Слова Владимира повергли меня в немалое смущение, но я не нашелся, чем возразить. Так и стоял, глядя на него слегка оторопелым взглядом. И стоял бы так, наверное, долго, когда бы Яков не оглянулся на нас и не спросил недовольно:
– Поехали, что ли?
– Да-да, трогайте, Яков Васильевич, – поспешно отозвался Владимир. Паклин хлестнул вожжами, кибитка покатила в сторону усадьбы Ульяновых, а я все стоял и глядел ей вслед.

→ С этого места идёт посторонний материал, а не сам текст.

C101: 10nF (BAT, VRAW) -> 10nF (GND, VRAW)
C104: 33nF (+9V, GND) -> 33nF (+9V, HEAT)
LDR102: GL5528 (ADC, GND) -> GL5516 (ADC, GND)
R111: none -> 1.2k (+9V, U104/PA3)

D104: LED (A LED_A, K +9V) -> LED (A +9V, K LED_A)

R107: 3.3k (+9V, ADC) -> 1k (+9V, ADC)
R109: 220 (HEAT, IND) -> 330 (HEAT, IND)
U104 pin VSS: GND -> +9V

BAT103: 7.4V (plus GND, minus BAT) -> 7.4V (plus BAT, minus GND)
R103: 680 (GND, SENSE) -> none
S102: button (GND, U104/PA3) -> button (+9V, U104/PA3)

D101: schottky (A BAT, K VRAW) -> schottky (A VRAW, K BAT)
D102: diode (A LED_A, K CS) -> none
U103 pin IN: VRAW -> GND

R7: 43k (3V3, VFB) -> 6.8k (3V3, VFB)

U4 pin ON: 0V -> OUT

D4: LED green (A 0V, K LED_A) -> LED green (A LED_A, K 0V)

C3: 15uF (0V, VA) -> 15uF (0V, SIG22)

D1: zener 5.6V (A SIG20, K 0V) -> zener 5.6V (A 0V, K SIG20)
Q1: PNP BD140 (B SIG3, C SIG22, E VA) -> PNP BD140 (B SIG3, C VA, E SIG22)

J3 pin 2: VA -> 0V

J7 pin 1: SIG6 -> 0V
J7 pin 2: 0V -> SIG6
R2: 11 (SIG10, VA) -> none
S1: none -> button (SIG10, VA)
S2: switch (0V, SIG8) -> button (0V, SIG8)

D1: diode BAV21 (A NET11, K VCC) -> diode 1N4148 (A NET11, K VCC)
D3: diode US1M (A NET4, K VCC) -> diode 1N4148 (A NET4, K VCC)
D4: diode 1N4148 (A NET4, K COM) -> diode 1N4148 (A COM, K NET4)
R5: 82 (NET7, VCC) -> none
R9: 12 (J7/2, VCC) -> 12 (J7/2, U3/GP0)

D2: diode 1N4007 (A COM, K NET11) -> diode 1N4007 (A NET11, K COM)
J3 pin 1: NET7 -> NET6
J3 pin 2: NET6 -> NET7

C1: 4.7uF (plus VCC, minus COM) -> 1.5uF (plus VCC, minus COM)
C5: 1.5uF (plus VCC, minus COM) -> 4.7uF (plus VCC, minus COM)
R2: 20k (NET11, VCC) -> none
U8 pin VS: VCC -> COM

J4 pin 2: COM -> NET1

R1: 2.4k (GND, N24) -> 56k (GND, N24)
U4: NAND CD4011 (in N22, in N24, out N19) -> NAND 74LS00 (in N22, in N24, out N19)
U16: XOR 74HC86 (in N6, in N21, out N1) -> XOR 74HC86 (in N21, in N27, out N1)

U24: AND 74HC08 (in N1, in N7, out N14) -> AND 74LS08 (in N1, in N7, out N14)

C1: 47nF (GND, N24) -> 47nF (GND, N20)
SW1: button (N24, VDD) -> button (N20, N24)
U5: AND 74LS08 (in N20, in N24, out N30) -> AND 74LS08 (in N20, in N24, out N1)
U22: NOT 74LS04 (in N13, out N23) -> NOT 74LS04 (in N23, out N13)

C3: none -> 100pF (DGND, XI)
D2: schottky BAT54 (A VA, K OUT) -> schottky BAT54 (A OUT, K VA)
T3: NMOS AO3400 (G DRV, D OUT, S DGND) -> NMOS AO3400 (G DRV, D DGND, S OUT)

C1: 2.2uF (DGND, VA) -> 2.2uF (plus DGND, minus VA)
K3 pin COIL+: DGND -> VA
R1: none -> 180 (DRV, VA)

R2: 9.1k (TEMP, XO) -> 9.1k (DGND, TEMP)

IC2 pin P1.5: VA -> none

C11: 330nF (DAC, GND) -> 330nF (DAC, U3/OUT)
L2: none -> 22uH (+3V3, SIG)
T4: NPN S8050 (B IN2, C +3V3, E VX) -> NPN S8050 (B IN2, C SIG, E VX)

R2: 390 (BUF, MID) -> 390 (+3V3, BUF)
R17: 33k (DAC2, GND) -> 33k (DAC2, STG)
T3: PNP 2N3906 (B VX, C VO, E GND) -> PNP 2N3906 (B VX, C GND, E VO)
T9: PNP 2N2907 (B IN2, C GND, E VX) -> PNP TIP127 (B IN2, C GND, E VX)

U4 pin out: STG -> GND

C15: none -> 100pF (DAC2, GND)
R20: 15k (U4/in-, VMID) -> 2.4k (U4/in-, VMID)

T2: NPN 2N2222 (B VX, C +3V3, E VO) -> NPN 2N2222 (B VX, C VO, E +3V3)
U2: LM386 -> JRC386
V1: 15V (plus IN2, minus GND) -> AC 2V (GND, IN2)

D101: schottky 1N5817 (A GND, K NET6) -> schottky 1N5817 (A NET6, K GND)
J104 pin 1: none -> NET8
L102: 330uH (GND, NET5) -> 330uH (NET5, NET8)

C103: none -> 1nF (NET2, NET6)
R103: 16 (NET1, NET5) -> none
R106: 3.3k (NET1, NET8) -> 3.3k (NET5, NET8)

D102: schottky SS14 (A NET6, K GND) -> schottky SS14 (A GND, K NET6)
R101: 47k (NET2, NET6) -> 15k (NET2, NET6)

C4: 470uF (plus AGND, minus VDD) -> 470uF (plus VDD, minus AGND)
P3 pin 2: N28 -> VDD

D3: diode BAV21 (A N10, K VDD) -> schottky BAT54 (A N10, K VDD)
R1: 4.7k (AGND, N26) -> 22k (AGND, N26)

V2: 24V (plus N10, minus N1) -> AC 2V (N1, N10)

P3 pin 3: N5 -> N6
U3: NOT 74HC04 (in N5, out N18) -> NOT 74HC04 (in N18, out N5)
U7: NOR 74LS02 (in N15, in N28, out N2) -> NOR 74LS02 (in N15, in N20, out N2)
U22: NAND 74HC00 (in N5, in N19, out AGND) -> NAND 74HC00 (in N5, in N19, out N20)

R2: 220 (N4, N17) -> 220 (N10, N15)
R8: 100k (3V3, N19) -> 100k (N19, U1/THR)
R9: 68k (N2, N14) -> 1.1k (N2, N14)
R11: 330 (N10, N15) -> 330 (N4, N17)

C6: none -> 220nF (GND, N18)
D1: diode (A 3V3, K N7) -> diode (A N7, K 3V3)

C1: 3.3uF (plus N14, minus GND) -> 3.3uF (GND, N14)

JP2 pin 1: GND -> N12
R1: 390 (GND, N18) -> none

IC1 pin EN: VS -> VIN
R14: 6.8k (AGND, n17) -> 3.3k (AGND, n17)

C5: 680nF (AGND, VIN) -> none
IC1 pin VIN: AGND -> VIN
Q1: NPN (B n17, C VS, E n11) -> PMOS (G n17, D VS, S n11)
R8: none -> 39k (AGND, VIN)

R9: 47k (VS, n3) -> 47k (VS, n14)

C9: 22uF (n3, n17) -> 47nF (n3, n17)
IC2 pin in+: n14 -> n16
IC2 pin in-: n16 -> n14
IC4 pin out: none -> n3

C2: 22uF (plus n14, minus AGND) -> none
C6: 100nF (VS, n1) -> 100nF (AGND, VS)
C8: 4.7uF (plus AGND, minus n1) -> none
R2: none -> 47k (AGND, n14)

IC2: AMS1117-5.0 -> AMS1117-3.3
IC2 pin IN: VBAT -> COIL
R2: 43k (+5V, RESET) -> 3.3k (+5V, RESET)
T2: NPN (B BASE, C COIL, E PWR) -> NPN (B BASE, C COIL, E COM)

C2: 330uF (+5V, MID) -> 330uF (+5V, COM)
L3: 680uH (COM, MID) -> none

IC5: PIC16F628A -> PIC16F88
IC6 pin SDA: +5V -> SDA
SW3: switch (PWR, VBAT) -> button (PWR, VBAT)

Тревожно мне что-то стало, куда тревожнее, чем даже до поездки в Лаишев. Выходило так, что важнейшие сведения, можно сказать, бесценные сведения для разрешения полицейского дела, в которое сам же Владимир меня и вовлек, он собирается сокрыть, да еще меня к тому принуждает! Не нравилось мне все это, а деваться некуда. Идти, вопреки его решению, к Егору мне не пристало. Однако скрывать тоже ничего не хотелось. Я всегда был законопослушным гражданином, и, стало быть, чувство долга требовало доложить обо всем. Да ведь и Яков Паклин, как ни крути, теперь о многом осведомлен. Хотя нет, Яков как раз не в счет; о чем говорилось в письме, он не знает. Да мельник и не станет ничего докладывать уряднику, себе дороже получится. Уж тогда Ефросинья точно узнает о его «двоюродном брате». Но мне-то, мне-то что было делать?
Потоптался я на морозе да и отправился к себе, не сумев привести смущенные чувства в порядок.